**AVAILABLE DATA:**
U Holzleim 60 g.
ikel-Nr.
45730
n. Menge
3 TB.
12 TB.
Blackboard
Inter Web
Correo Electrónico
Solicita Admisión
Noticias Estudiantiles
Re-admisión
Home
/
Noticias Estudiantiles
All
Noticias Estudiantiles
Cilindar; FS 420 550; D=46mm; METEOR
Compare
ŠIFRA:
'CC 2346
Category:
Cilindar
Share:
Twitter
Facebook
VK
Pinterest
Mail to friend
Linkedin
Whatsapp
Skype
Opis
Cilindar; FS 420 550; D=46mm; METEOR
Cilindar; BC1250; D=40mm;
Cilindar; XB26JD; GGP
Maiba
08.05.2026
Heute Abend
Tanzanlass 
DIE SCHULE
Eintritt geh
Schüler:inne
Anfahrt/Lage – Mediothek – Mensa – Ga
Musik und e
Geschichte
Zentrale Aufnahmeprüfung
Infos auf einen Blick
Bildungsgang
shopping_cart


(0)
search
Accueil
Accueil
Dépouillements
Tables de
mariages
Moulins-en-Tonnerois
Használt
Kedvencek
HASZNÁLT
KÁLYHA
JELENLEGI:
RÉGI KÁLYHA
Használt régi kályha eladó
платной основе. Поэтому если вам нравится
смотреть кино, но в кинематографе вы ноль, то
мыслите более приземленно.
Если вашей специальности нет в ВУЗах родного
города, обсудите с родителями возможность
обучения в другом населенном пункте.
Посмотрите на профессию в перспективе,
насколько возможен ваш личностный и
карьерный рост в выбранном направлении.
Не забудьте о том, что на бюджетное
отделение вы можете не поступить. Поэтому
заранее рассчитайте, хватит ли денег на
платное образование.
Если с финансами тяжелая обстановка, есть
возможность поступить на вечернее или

**INSTRUCTIONS TO FOLLOW:** Repeat the whole listing above exactly.

**RESULT FOR THIS EXERCISE:**
U Holzleim 60 g.
ikel-Nr.
45730
n. Menge
3 TB.
12 TB.
Blackboard
Inter Web
Correo Electrónico
Solicita Admisión
Noticias Estudiantiles
Re-admisión
Home
/
Noticias Estudiantiles
All
Noticias Estudiantiles
Cilindar; FS 420 550; D=46mm; METEOR
Compare
ŠIFRA:
'CC 2346
Category:
Cilindar
Share:
Twitter
Facebook
VK
Pinterest
Mail to friend
Linkedin
Whatsapp
Skype
Opis
Cilindar; FS 420 550; D=46mm; METEOR
Cilindar; BC1250; D=40mm;
Cilindar; XB26JD; GGP
Maiba
08.05.2026
Heute Abend
Tanzanlass 
DIE SCHULE
Eintritt geh
Schüler:inne
Anfahrt/Lage – Mediothek – Mensa – Ga
Musik und e
Geschichte
Zentrale Aufnahmeprüfung
Infos auf einen Blick
Bildungsgang
shopping_cart


(0)
search
Accueil
Accueil
Dépouillements
Tables de
mariages
Moulins-en-Tonnerois
Használt
Kedvencek
HASZNÁLT
KÁLYHA
JELENLEGI:
RÉGI KÁLYHA
Használt régi kályha eladó
платной основе. Поэтому если вам нравится
смотреть кино, но в кинематографе вы ноль, то
мыслите более приземленно.
Если вашей специальности нет в ВУЗах родного
города, обсудите с родителями возможность
обучения в другом населенном пункте.
Посмотрите на профессию в перспективе,
насколько возможен ваш личностный и
карьерный рост в выбранном направлении.
Не забудьте о том, что на бюджетное
отделение вы можете не поступить. Поэтому
заранее рассчитайте, хватит ли денег на
платное образование.
Если с финансами тяжелая обстановка, есть
возможность поступить на вечернее или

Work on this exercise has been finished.